Wird der Mensch nur durch die Brille des Pflegenden betrachtet, wird er auch immer als Patient gesehen. In solch schwierigen Konstellationen wird jede Aufgabe vom Pflegenden vorab bereits übernommen. Der Kranke hat gar nicht die Chance sie zu übernehmen. Vielleicht versucht man es auch einmal und der Kranke ist im ersten Moment überfordert – also geht die Aufgabe direkt in den Bereich des Pflegenden über. So verliert der Kranke immer mehr die Sicht auf seinen gesunden Anteil und die Fähigkeit sich selber einzuschätzen und auch Erfolge zu erzielen.

Der Pflegende wiederum überschreitet seine Kraft mehr und mehr. Er verliert seine eigenen Bedürfnisse immer mehr aus den Augen und verfängt sich in seiner eigenen Hilfsbereitschaft. Das Mitleid, die Trauer und die Hilflosigkeit spielen bei beiden mit und festigen diese ungesunde Abhängigkeit.
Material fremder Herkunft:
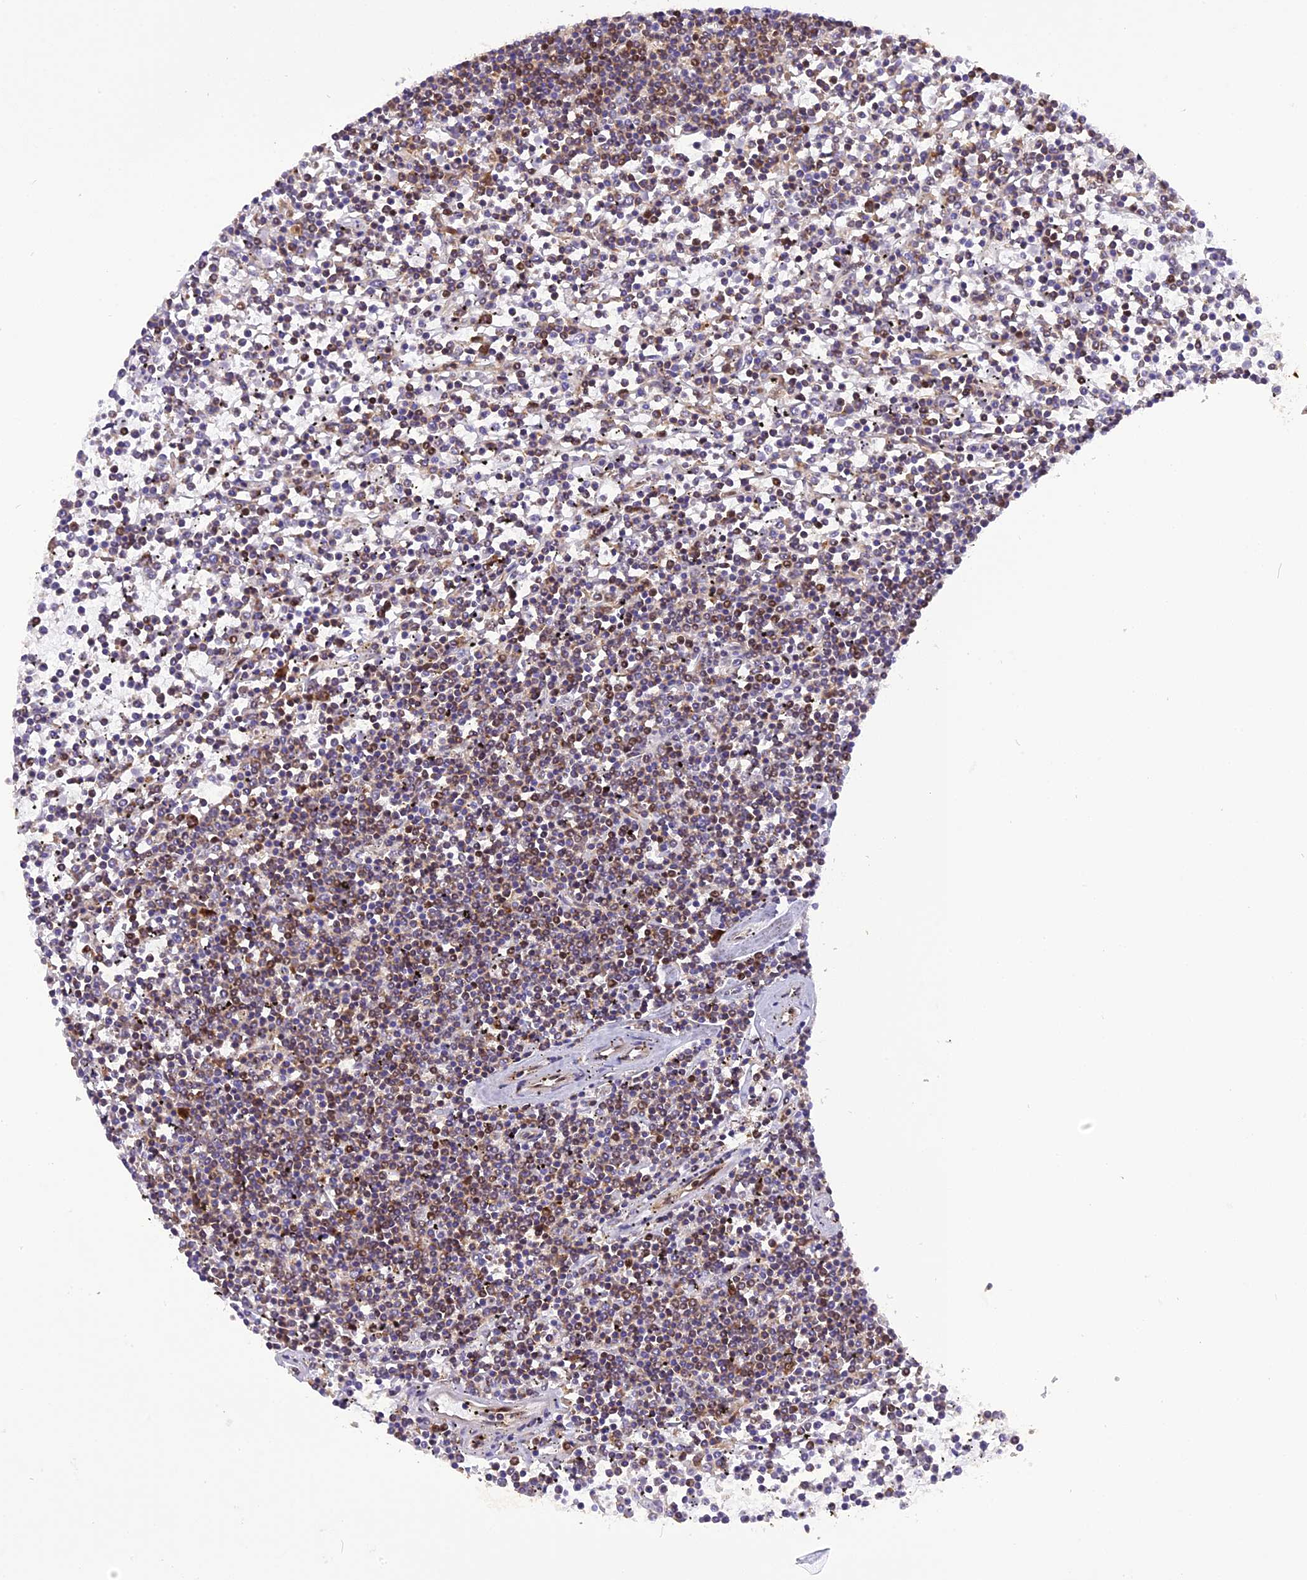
{"staining": {"intensity": "moderate", "quantity": "<25%", "location": "nuclear"}, "tissue": "lymphoma", "cell_type": "Tumor cells", "image_type": "cancer", "snomed": [{"axis": "morphology", "description": "Malignant lymphoma, non-Hodgkin's type, Low grade"}, {"axis": "topography", "description": "Spleen"}], "caption": "This photomicrograph demonstrates lymphoma stained with immunohistochemistry (IHC) to label a protein in brown. The nuclear of tumor cells show moderate positivity for the protein. Nuclei are counter-stained blue.", "gene": "MICALL1", "patient": {"sex": "female", "age": 19}}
Wie gelingt es aus diesem Hamsterrad auszusteigen?

Oft handeln die Angehörigen leider sehr spät. Die gegenseitige Inanspruchnahme ist schon so weit fortgeschritten, dass sie beide die Möglichkeiten und Grenzen gar nicht mehr erkennen. Sie sind nicht mehr in der Lage zu sehen, was der Patient selber könnte und sehen auch ihre eigenen Grenzen nicht mehr. Hier ist es wichtig von Aussen Hilfe zu holen. Suchen Sie Kontakt zu Menschen die nicht emotional in die Pflege des Angehörigen eingebunden sind. Tauschen Sie sich aus mit anderen Pflegenden und holen Sie sich Entlastung.
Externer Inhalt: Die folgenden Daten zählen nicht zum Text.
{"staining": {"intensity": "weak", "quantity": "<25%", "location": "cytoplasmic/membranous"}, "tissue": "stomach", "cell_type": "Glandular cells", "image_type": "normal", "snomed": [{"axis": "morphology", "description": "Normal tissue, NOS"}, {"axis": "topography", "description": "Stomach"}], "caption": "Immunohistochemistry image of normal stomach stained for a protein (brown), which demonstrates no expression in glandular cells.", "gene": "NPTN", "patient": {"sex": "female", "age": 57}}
Beginnen Sie damit, dass Sie sich der kranken Person wieder zumuten. Spielen Sie und Ihre Bedürfnisse wieder eine Rolle und fordern Sie den Angehörigen heraus. Achten Sie darauf, dass Sie auf Mitarbeit und Eigenverantwortung bestehen. Setzen Sie Grenzen. Manchmal ist es notwendig als Patient auch unangenehme Dinge zu ertragen, wenn dafür der Pflegende entlastet wird. Nutzen Sie Entlastungsangebote und befreien Sie sich von der Pflicht zu helfen. Achten Sie darauf, dass Sie den Angehörigen nicht kränker machen als er ist und fordern Sie die Person um zu sehen, was sie trotz allem noch leisten kann.
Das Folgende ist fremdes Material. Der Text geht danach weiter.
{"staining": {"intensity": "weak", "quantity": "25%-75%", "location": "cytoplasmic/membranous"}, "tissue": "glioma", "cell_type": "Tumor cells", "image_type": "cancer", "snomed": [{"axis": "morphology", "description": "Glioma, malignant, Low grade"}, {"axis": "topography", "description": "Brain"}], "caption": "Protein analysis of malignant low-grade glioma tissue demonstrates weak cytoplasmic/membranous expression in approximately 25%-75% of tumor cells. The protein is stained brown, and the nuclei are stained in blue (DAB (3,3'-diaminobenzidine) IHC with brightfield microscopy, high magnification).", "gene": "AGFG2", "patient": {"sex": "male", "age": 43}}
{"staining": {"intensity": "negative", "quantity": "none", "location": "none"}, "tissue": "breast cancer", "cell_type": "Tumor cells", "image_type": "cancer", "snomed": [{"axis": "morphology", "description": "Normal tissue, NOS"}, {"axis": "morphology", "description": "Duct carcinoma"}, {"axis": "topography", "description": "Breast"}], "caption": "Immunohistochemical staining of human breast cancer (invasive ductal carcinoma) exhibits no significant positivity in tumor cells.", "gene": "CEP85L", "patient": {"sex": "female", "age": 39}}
HilfestellungAlles so einfach?

Das kling nun alles sehr einfach und schnell gesagt. Leider ist das erlangen einer neuen Sichtweise keine einfache Aufgabe. Gerade wenn Menschen auch psychisch beeinträchtigt sind, wie bei Demenz, psychischer Krankheit oder grosser Belastung durch die Behandlung, fällt es schwer loszulassen. Angehörige die pflegen, tun dies auch für sich selbst. Es ist ihr Weg um mit der Situation umzugehen, sie handeln, entlasten, nehmen Anteil und haben so das Gefühl etwas tun zu können. Das schafft auch Anerkennung und Wertschätzung, sei es von sich selbst, dem Umfeld oder vom Gepflegten. Hier einen Schritt zurück zu treten und Hilfestellung anzunehmen oder den Betreuten selbst machen zu lassen, ist nicht einfach.

Daneben entstehen auch häufig Schuldgefühle. Wie kann ich den Nachmittag geniessen, wenn ich doch weiss, dass meinem Angehörigen die Situation unangenehm ist? Angehörige sprechen oft im Namen des Gepflegten und gehen die Pflegesituation aus ihrer Sichtweise an. Das ist nachvollziehbar, denn aus Ihrem Blickwinkel sehen sie hauptsächlich die Defizite des Betreuten.  Hier ist eine Einschätzung von Aussen, eine wohltuende Abwechslung und ermöglicht beiden Betroffenen die Situation neu zu beurteilen.

Ich wünsche Ihnen, dass es Ihnen gelingt, die ganze Person zu sehen und nicht nur den Anteil, der eingeschränkt ist.